Pues bien, quizá podamos encontrar algunas claves para entender este fenómeno en la obra de Dostoievski, al que, tras los atentados del 11 de septiembre de 2011, ya dedicó un libro Glucksmann bajo el título de Dostoievski en Manhattan.
«Si Dios no existe, así como la inmoralidad del alma, todo es permitido». Casi un siglo y medio después esta proposición del novelista ruso sigue presente. Probablemente más que nunca cuando la sociedad camina descreída y resuelta a evitar dilemas morales que le enfrenten al espejo de sus contradicciones más íntimas. Para Dostoievski existía una capacidad libérrima del ser humano de escoger libremente entre el bien y el mal.
En la actualidad, lo correcto socialmente es la inacción, la socialización de la culpa para no enfrentarse a la culpa de uno mismo, el extrañamiento del mal. Dostoievski da respuesta a este vaciamiento de valores por la pérdida de la referencia a los principios cristianos: «Prefiero equivocarme con Cristo que tener razón sin Él». Sin duda, es una vertiente del problema pero no la única como se verá a continuación.
━━━━━━━━━━━━━━━━━━━━━━━━━━━━━━
## CONSIGNA
Indica si cada afirmación coincide con el texto sobre Dostoievski y respalda tu respuesta con las palabras exactas del texto que lo deciden.
1. Dostoievski sostenía que el ser humano puede elegir libremente entre el bien y el mal.
2. Según el texto, hoy lo socialmente correcto es actuar frente al mal.
3. El texto presenta la pérdida de los principios cristianos como la única vertiente del problema.
Para responder, usa solo lo que dice el texto.
━━━━━━━━━━━━━━━━━━━━━━━━━━━━━━
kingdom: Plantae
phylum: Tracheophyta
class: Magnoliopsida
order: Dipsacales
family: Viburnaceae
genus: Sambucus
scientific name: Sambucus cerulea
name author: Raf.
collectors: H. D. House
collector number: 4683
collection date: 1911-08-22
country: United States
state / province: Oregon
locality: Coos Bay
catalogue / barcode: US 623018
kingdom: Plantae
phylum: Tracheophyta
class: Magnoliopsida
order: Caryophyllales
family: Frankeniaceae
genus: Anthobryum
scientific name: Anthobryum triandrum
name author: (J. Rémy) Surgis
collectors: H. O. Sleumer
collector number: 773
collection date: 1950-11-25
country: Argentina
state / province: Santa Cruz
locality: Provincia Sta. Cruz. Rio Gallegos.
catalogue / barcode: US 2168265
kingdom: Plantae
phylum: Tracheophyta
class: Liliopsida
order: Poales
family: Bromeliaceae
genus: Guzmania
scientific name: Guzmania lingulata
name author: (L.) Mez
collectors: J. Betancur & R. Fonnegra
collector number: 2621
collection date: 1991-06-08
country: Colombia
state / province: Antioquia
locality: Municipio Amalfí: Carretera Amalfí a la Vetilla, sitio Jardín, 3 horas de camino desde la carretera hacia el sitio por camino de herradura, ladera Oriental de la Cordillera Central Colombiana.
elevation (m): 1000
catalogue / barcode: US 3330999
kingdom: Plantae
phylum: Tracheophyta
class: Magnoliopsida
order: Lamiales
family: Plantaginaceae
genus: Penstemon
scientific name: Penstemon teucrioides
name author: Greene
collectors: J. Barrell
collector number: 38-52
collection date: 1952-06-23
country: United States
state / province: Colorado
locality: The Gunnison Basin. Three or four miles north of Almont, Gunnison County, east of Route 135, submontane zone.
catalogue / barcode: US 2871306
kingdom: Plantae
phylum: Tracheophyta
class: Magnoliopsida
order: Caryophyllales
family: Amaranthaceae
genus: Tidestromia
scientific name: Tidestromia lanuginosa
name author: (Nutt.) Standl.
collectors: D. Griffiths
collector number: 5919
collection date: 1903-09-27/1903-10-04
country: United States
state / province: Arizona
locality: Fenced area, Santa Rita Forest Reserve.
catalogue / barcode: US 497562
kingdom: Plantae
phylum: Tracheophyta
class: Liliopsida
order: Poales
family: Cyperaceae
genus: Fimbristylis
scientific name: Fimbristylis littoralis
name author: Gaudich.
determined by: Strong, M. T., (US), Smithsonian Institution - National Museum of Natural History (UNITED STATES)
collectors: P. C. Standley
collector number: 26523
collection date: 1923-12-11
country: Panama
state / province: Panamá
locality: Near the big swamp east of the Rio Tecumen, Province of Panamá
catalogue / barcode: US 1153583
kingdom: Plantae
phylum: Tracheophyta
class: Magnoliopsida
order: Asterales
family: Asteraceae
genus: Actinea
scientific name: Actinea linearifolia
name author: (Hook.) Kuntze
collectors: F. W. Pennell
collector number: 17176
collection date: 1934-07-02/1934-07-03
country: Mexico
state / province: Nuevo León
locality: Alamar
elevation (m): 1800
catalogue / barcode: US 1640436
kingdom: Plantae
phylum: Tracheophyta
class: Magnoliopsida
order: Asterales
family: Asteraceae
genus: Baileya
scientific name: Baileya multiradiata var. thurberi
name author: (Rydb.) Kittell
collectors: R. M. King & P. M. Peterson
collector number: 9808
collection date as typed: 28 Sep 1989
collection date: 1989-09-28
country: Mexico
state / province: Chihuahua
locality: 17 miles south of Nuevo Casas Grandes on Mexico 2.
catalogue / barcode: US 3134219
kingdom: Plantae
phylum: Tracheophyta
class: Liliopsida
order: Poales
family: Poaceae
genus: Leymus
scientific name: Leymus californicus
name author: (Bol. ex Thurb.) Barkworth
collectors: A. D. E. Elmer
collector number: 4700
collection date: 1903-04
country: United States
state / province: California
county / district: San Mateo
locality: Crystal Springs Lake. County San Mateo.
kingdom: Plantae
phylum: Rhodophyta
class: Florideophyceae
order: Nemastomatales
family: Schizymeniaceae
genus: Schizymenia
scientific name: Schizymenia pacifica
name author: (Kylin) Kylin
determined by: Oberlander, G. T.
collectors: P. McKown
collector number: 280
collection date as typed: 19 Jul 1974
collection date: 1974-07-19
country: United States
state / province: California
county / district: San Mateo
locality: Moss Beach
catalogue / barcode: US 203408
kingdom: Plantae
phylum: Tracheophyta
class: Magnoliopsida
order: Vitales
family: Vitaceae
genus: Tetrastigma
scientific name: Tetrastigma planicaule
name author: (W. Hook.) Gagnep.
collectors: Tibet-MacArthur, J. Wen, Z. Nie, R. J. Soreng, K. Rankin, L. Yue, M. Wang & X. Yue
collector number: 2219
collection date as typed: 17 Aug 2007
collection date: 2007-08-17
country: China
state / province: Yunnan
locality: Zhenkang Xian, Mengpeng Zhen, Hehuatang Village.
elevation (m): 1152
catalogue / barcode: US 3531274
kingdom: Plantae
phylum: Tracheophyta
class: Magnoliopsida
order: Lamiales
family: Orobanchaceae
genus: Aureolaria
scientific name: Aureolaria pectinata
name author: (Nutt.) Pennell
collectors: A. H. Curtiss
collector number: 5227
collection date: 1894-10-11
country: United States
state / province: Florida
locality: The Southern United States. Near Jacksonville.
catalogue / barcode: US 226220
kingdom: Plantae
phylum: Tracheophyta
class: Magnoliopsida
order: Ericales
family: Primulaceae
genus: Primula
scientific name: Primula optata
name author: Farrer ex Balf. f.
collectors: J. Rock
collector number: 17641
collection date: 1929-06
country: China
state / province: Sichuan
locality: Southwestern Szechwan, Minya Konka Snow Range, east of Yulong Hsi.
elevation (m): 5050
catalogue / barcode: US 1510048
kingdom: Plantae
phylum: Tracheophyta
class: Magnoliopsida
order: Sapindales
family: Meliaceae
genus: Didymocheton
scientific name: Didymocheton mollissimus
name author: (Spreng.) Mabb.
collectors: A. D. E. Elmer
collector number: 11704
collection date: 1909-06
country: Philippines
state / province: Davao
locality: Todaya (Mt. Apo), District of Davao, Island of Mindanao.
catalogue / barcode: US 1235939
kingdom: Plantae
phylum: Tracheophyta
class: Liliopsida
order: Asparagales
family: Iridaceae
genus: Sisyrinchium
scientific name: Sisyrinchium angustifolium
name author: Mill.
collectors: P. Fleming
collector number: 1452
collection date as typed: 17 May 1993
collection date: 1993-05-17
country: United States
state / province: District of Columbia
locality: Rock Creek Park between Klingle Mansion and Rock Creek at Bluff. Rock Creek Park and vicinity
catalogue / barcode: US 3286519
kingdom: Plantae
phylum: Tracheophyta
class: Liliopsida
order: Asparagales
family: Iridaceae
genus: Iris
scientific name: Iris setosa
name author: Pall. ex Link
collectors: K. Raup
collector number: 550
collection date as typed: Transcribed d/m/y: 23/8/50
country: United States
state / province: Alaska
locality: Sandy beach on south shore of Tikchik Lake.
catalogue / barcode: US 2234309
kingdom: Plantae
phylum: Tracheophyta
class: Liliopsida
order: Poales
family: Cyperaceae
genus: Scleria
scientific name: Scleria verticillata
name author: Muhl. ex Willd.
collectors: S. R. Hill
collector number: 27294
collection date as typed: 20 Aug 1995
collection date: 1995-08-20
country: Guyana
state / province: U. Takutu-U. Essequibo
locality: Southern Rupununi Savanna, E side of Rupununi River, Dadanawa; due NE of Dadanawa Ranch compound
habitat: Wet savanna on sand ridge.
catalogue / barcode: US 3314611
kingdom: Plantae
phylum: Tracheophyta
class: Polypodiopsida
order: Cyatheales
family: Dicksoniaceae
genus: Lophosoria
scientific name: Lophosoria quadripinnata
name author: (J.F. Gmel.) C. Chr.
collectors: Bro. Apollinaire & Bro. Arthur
━━━━━━━━━━━━━━━━━━━━━━━━━━━━━━
## RESULTADO DEL EJERCICIO
1. Sí: «Para Dostoievski existía una capacidad libérrima del ser humano de escoger libremente entre el bien y el mal».
2. No: «En la actualidad, lo correcto socialmente es la inacción».
3. No: «Sin duda, es una vertiente del problema pero no la única».